To make ends meet during his years in school, he would ask bars and clubs if they needed anything decorative made or sewn: pillows, drapes, and the like. So much so that when he graduated he was given a commission to design Nylon, a client’s new nightclub in London’s financial district. The resulting over-the-top interior had Murano chandeliers, fish tank columns, and all sorts of “1970s party palace” elements. “It was like an intensive training course in interior design” that took nine months and that he undertook with a friend, all while dreaming of his future as a fashion designer with his own brand. Unfortunately for his fashion aspirations, the club was a huge success, and more interiors commissions followed.
In 2003 he started MakiLee, his own interiors firm, with college friend Maki Aoki. In 2006, he started Lee Broom on his own. “I was so sick of interiors,” he says. “I wanted something where I didn’t have to think about durability or regulations...something more art-piece driven.”
"I'm not afraid of commerciality, but I'm afraid of mediocrity."

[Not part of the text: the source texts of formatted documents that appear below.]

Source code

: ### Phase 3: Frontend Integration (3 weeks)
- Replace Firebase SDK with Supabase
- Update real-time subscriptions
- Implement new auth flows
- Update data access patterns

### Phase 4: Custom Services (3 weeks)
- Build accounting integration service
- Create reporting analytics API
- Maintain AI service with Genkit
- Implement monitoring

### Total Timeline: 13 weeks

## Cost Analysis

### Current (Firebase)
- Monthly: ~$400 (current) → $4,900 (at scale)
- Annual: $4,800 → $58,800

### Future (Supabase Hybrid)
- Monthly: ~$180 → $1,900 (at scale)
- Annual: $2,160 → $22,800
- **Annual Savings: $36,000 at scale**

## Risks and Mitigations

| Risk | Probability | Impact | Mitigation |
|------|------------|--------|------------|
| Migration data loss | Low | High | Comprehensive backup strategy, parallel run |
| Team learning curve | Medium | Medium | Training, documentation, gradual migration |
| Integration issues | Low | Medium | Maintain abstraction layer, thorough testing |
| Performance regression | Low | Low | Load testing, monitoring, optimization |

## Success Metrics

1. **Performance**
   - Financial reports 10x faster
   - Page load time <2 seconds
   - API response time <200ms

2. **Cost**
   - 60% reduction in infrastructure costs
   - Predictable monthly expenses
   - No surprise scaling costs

Broom did both interiors and products in the early years of his own brand, including wood cafe chairs with neon lights attached, and tables and lamps covered in traditional ceramics. In 2012 he did his first Milan Design Week and exhibited what would become a watershed design for him: his Crystal Bulb. The fixture that looked just like an incandescent bulb, but was made using cut crystal, was an instant hit—it celebrated craft before it became an accepted buzzword—even though he was swimming against the design current of the time. “You weren’t allowed to deviate from your parking space,” he says, describing his early days as an interiors-world outsider. “I didn’t really care, and I still don’t care about that.”
Today, he splits his time between his headquarters in London and his ultra-posh home in Manhattan that doubles as a showroom. His team of 30, mostly in London’s Shoreditch, includes his husband Charles Rudgard, an ever-present companion and former management consultant who handles logistics and the like. “He’s created a really sustainable business and brand,” Broom says. “If I had done it without him, it would have been a struggle.”
As chronicled in the book, the past decade since his Milan debut has been one showstopper after another, where his presentations and his designs have gelled together much like a fashion designer’s would. In 2017, he created a gleaming white, rotating carousel in a dark, industrial space and filled it with various lighting and furniture. In 2020, he created a spot-lit, video orchestral performance to flaunt his popular Maestro chair filmed in what appears to be a dark, infinite void. When it comes to his products, especially lighting, he seems to have hit his stride using his ability to inspire with universal, minimalistic creations that have wide, commercially viable appeal. His popular Fulcrum light, for example, is a simple shape that combines spheres and cylinders, but has been translated in various ways and in various materials, from candlesticks to chandeliers.
In a sense, Broom has infused his design work with a similar mindset to some of the great garmentos of the modern era, but has somehow accomplished what many have not: a sustainable business. “I’ve always wanted to live out my creative dreams, but make a good living at it,” he says. “I’m not afraid of commerciality, but I am afraid of mediocrity.”